What the cargo terminal looks like at LAX
LAX’s cargo complex is on the south side of the airport — separate from the passenger terminals. Each carrier has its own building. Drop-off is at the cargo loading dock, not curbside.
Bring:
- Your printed USDA-endorsed health certificate
- The cargo airline’s AWB number (printed)
- Photo ID
- The pet, in the IATA CR-1 crate, ready to load
Expect 30–60 minutes of intake processing at the cargo terminal — airline staff re-weighs, photographs the crate, checks the paperwork, prints the AWB sticker, and moves the crate to holding.
Common LAX-specific failure modes
- Late drop-off: airlines have strict cargo cut-off windows. Show up later than the 4–6 hour minimum and the airline can refuse to load the pet. Re-booking onto the next flight costs the rebooking fee + storage.

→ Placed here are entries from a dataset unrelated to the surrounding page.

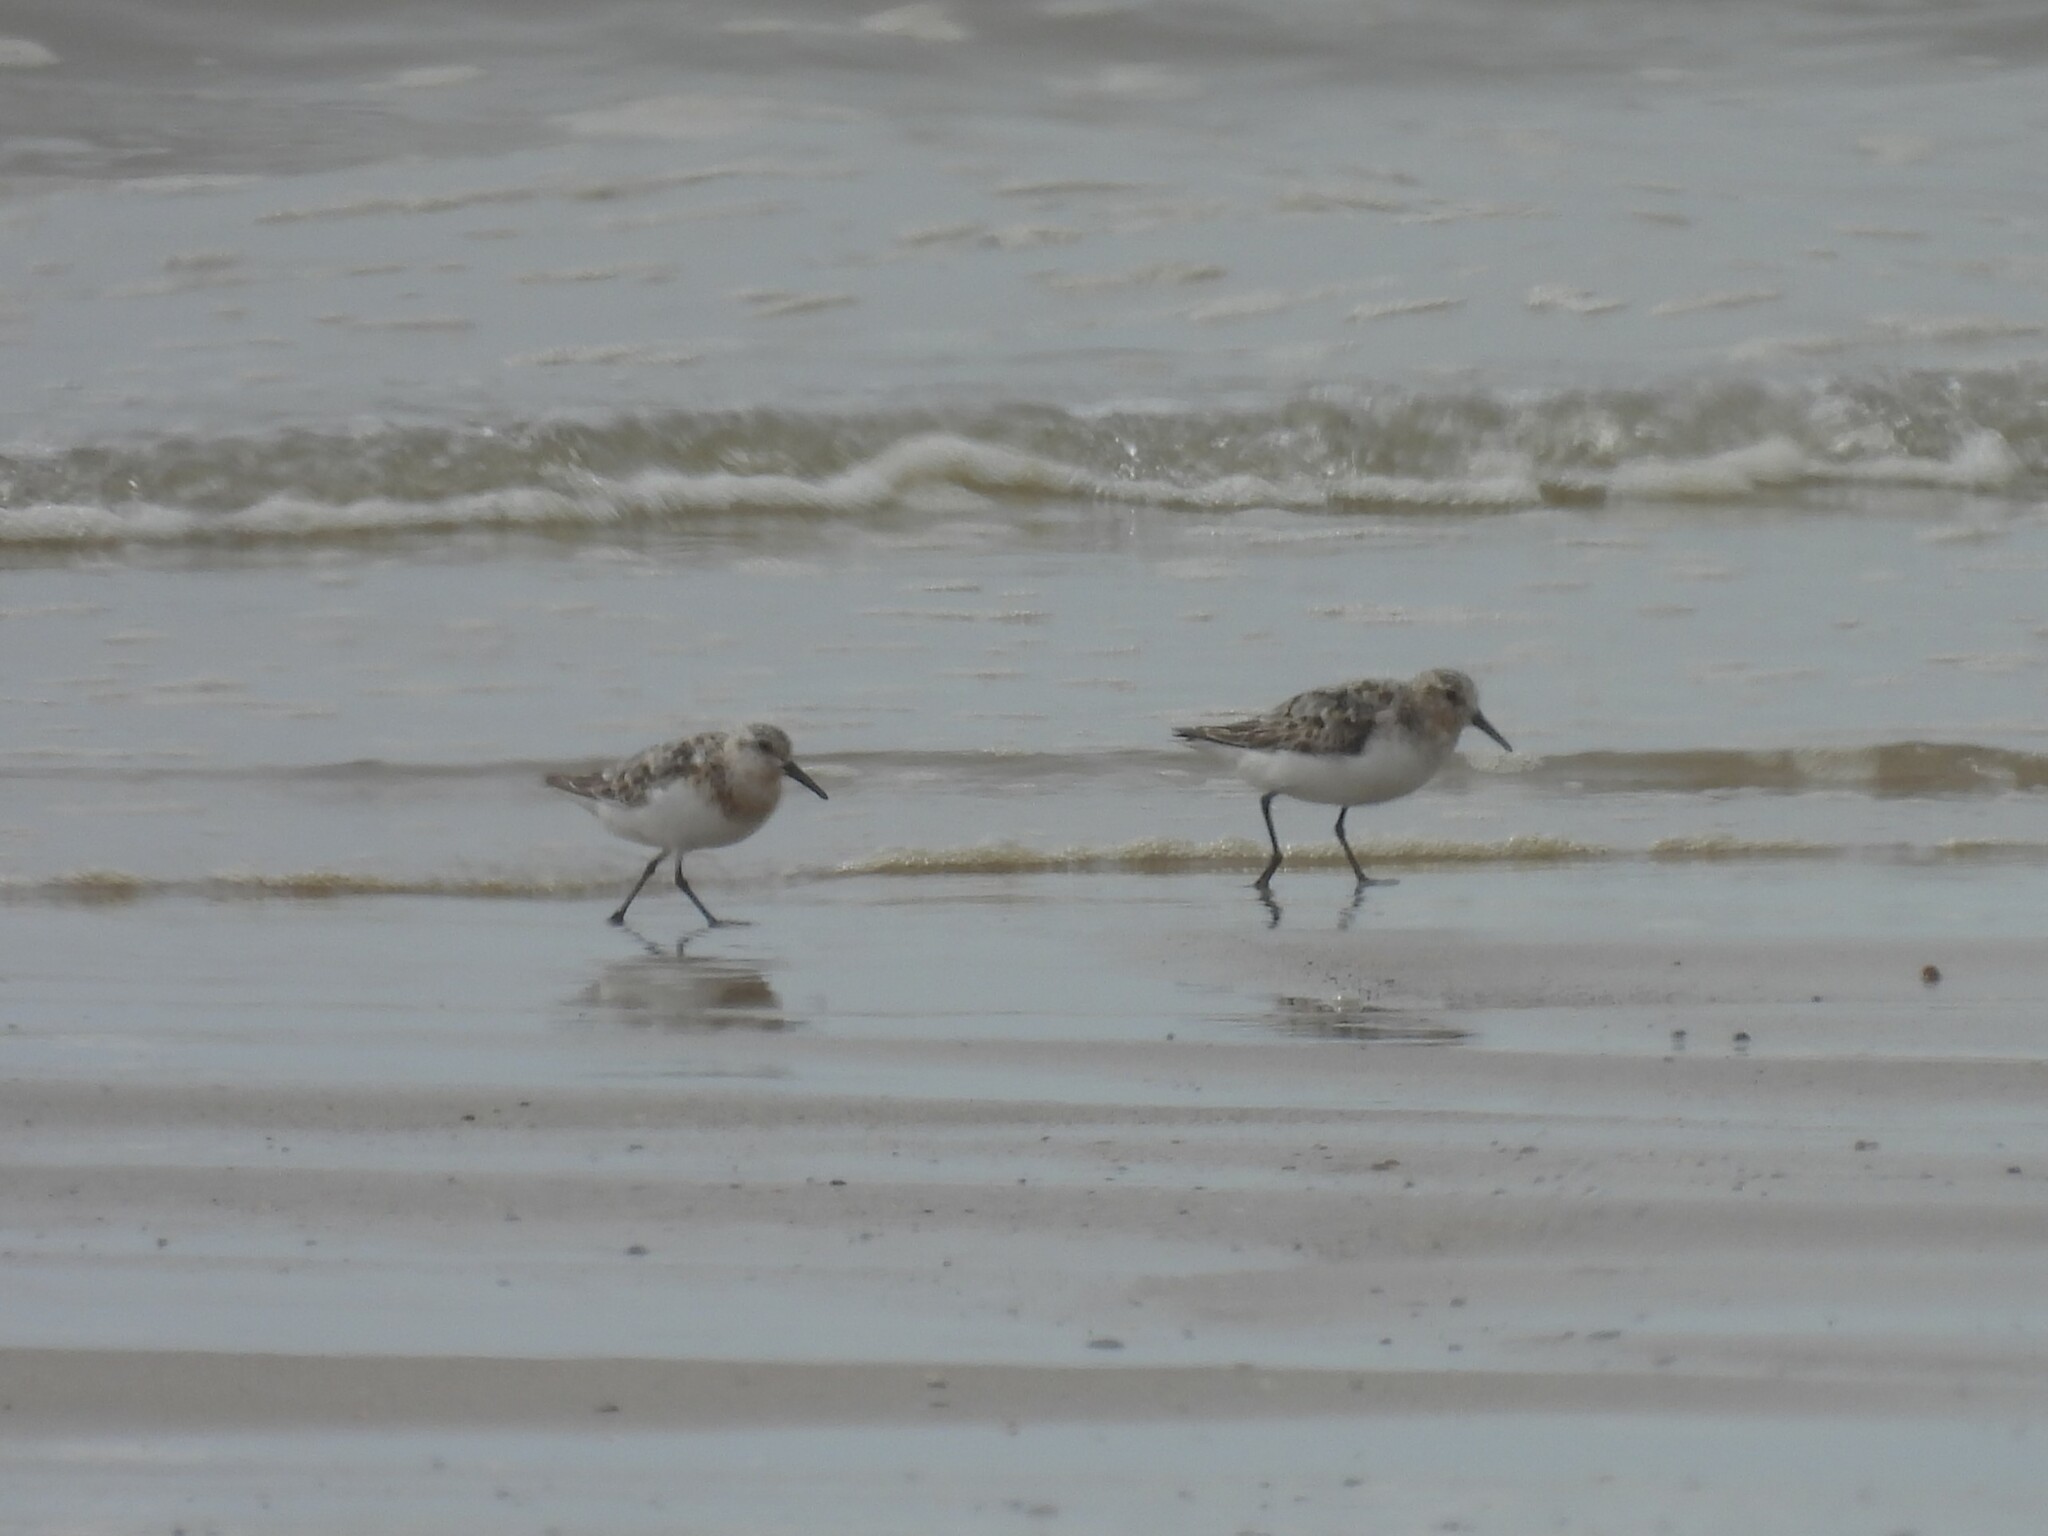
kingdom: Animalia
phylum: Chordata
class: Aves
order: Charadriiformes
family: Scolopacidae
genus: Calidris
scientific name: Calidris alba
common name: Sanderling
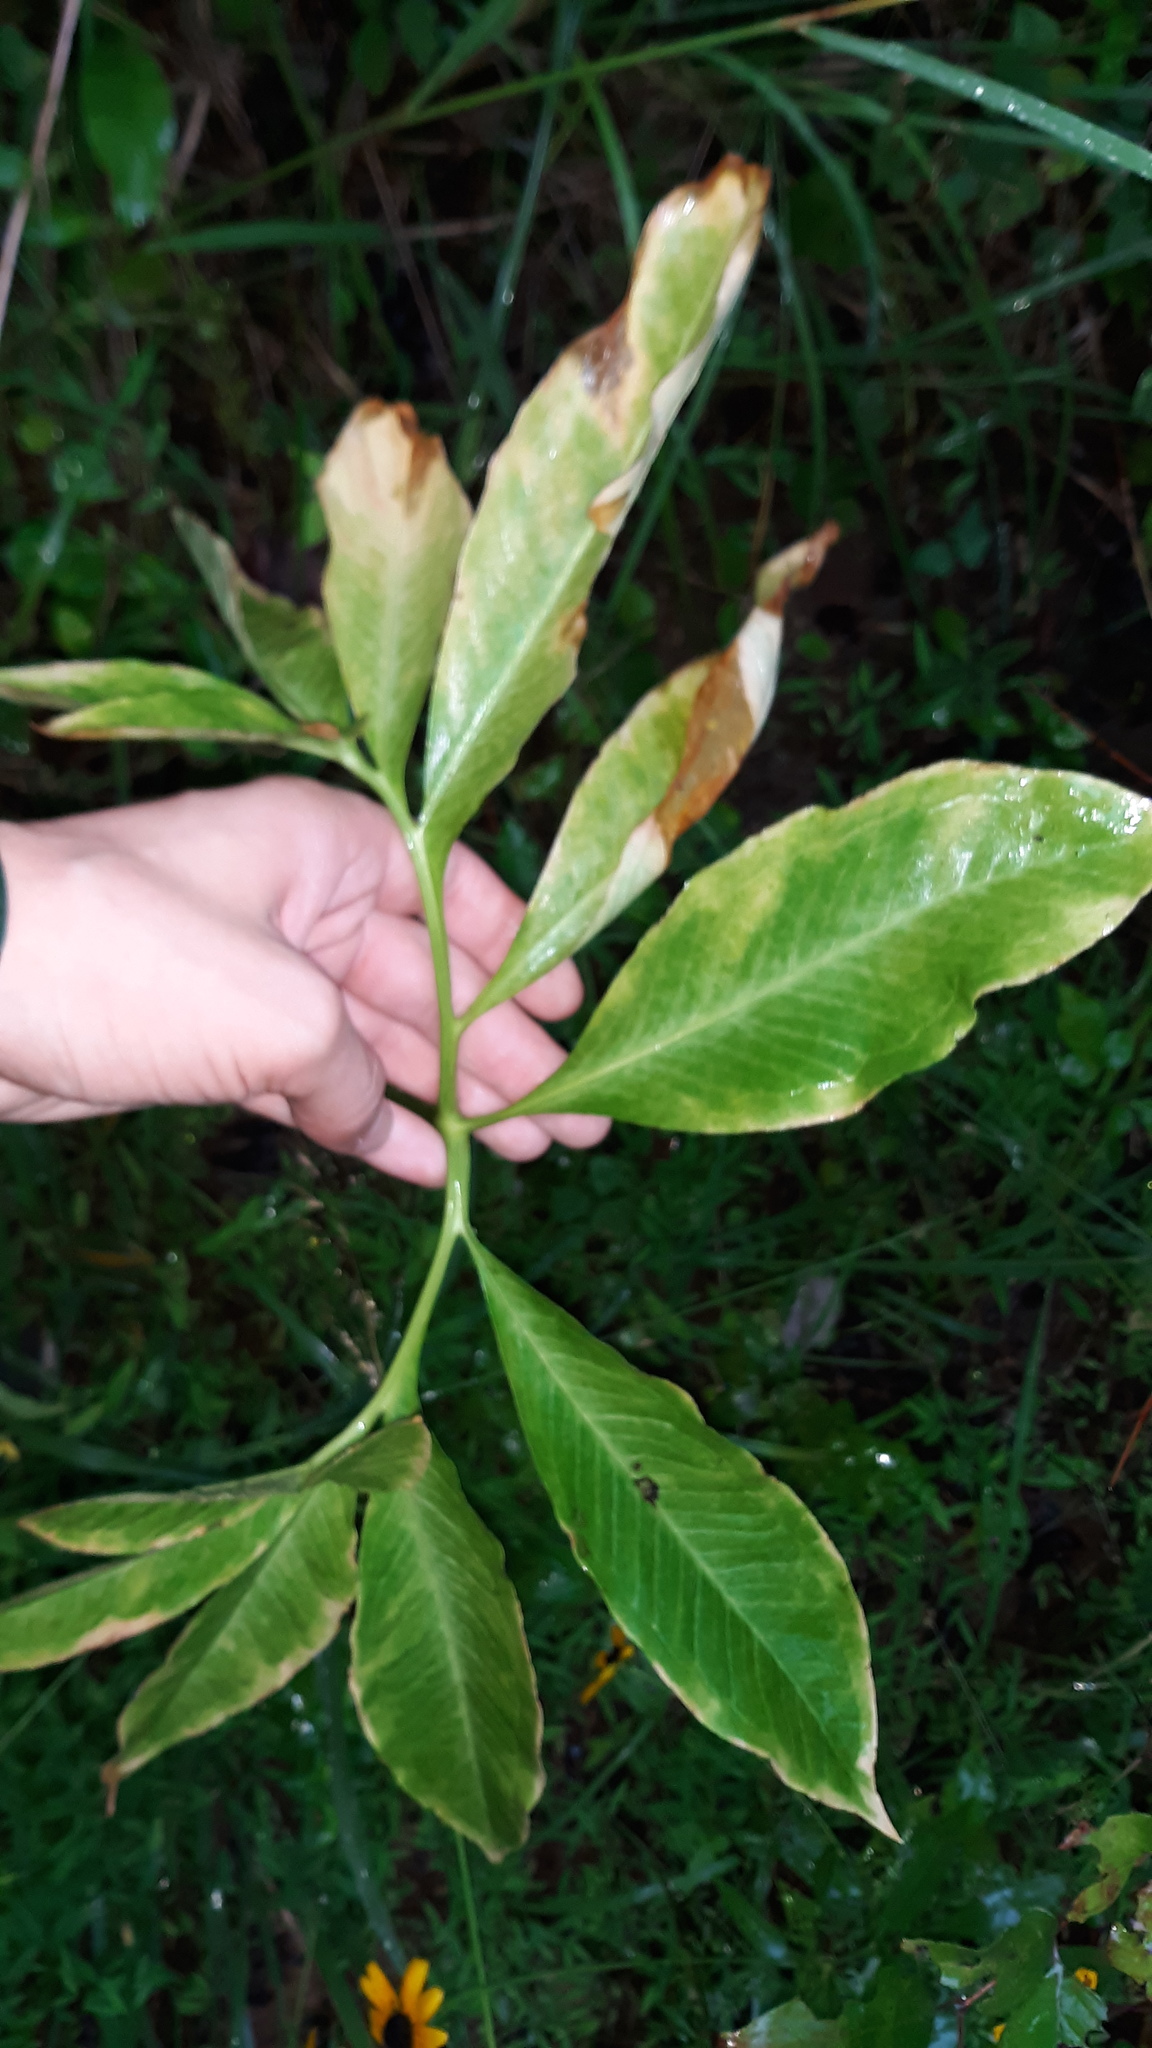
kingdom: Plantae
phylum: Tracheophyta
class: Liliopsida
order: Alismatales
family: Araceae
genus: Arisaema
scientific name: Arisaema dracontium
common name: Dragon-arum
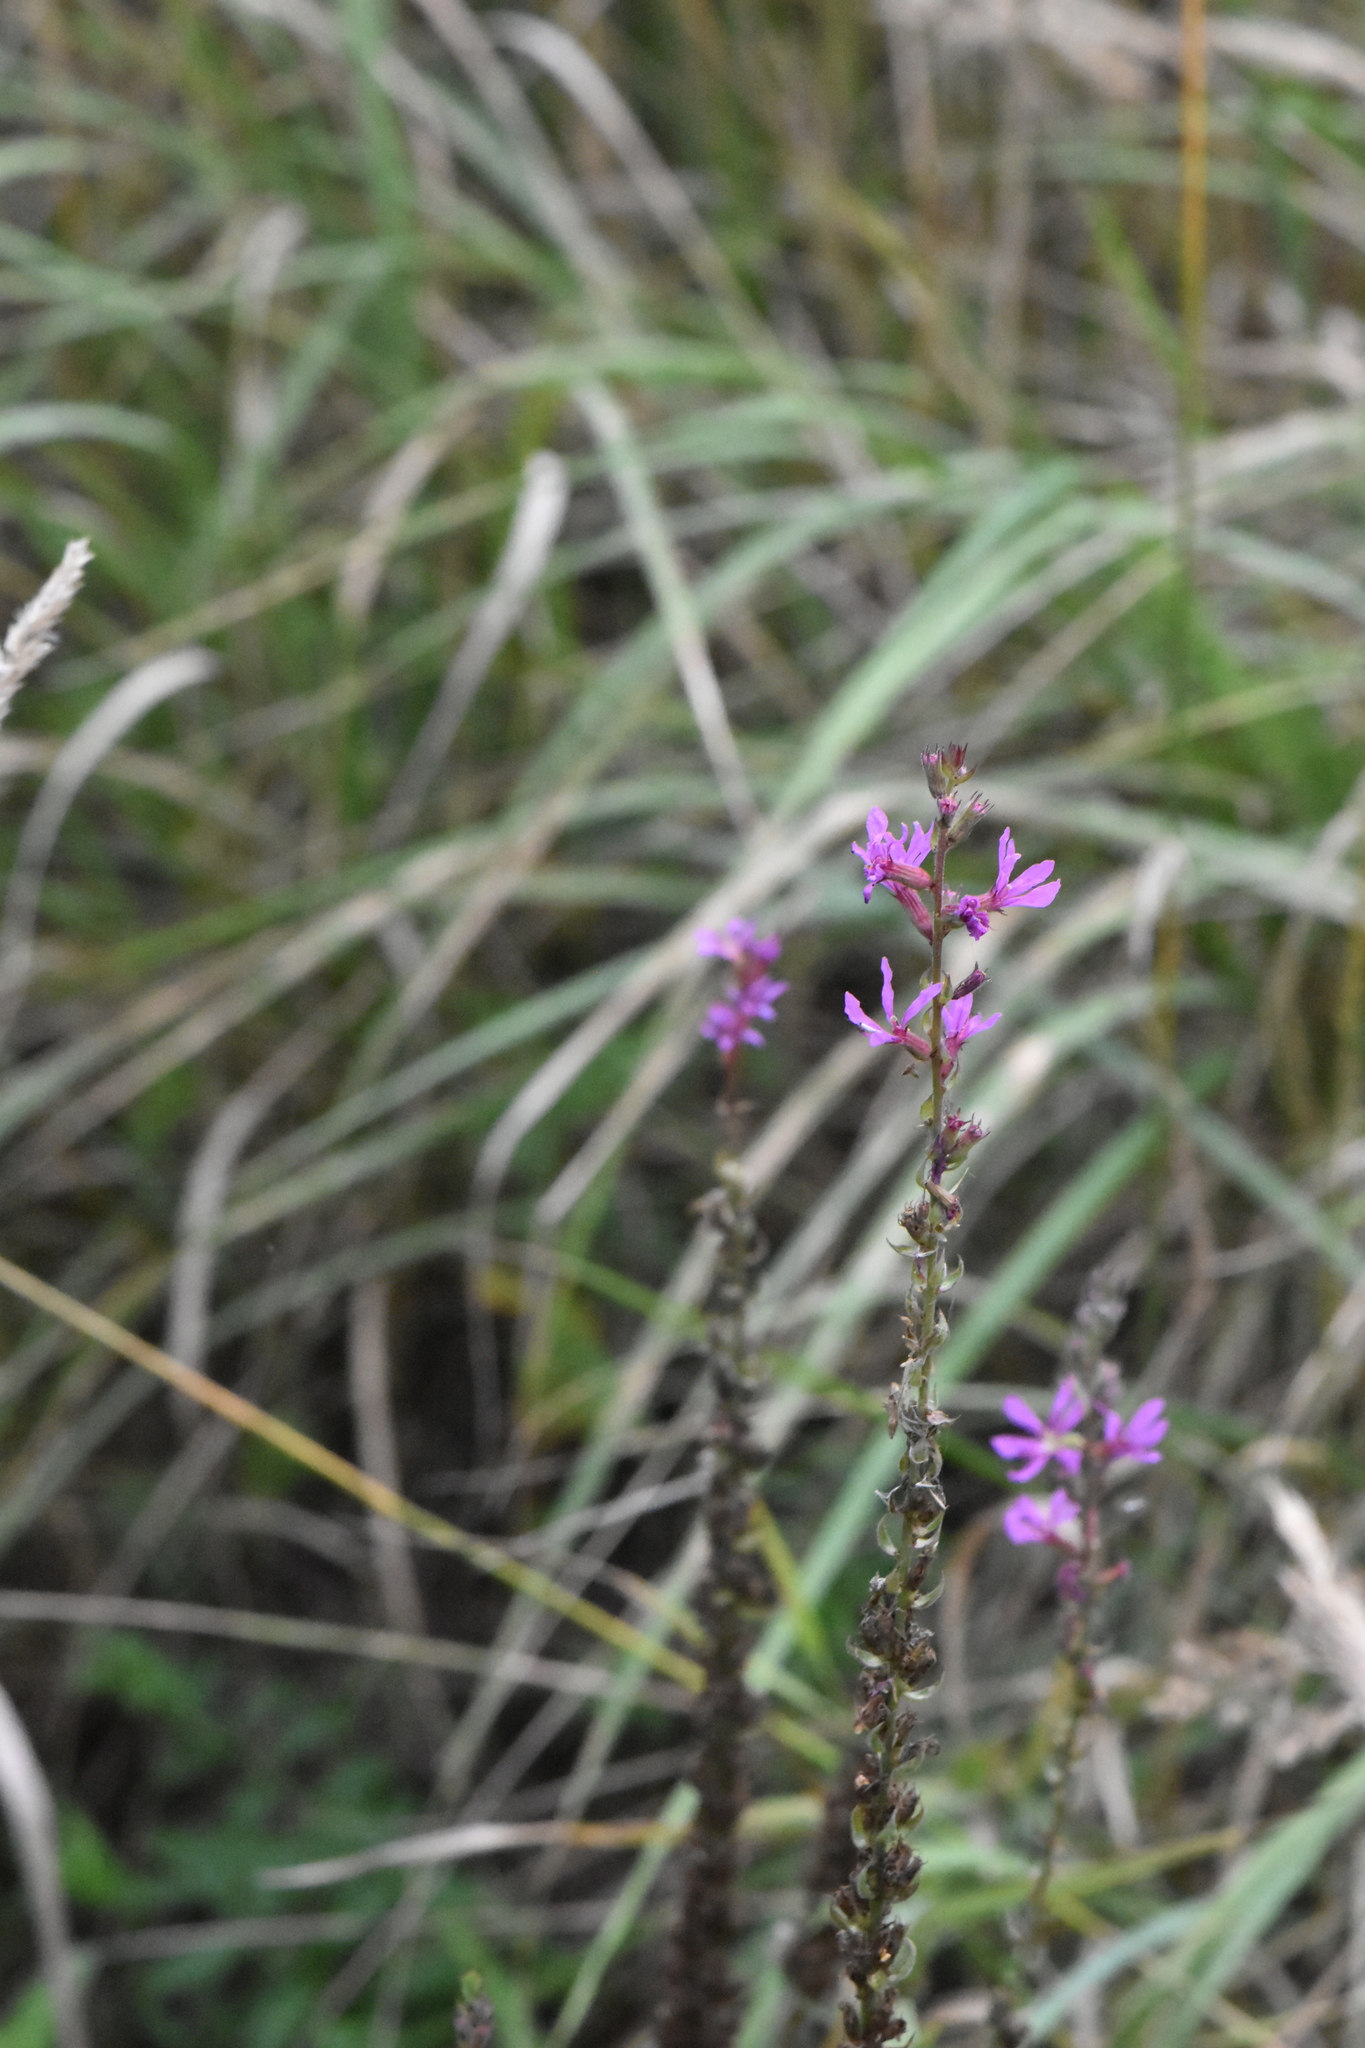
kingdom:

- Crate doesn’t meet CR-1: airline staff measures + inspects. If the crate is too small, too large, missing bolt-on zip ties, or has prohibited padding (straw, hay), the airline refuses. You have to source a compliant crate at the cargo terminal — some carriers have spares for sale; expect ~$200–$400.
- Paperwork mismatch: the USDA-endorsed cert has to match the AWB and the cargo manifest. A name mismatch, microchip mismatch, or expired cert triggers a paperwork redo. The cargo flight goes without your pet.
- Hot/cold embargo: if any airport on the route is above 85°F or below 20°F on flight day, the carrier may invoke the temperature embargo and refuse to load. See our temperature embargo article.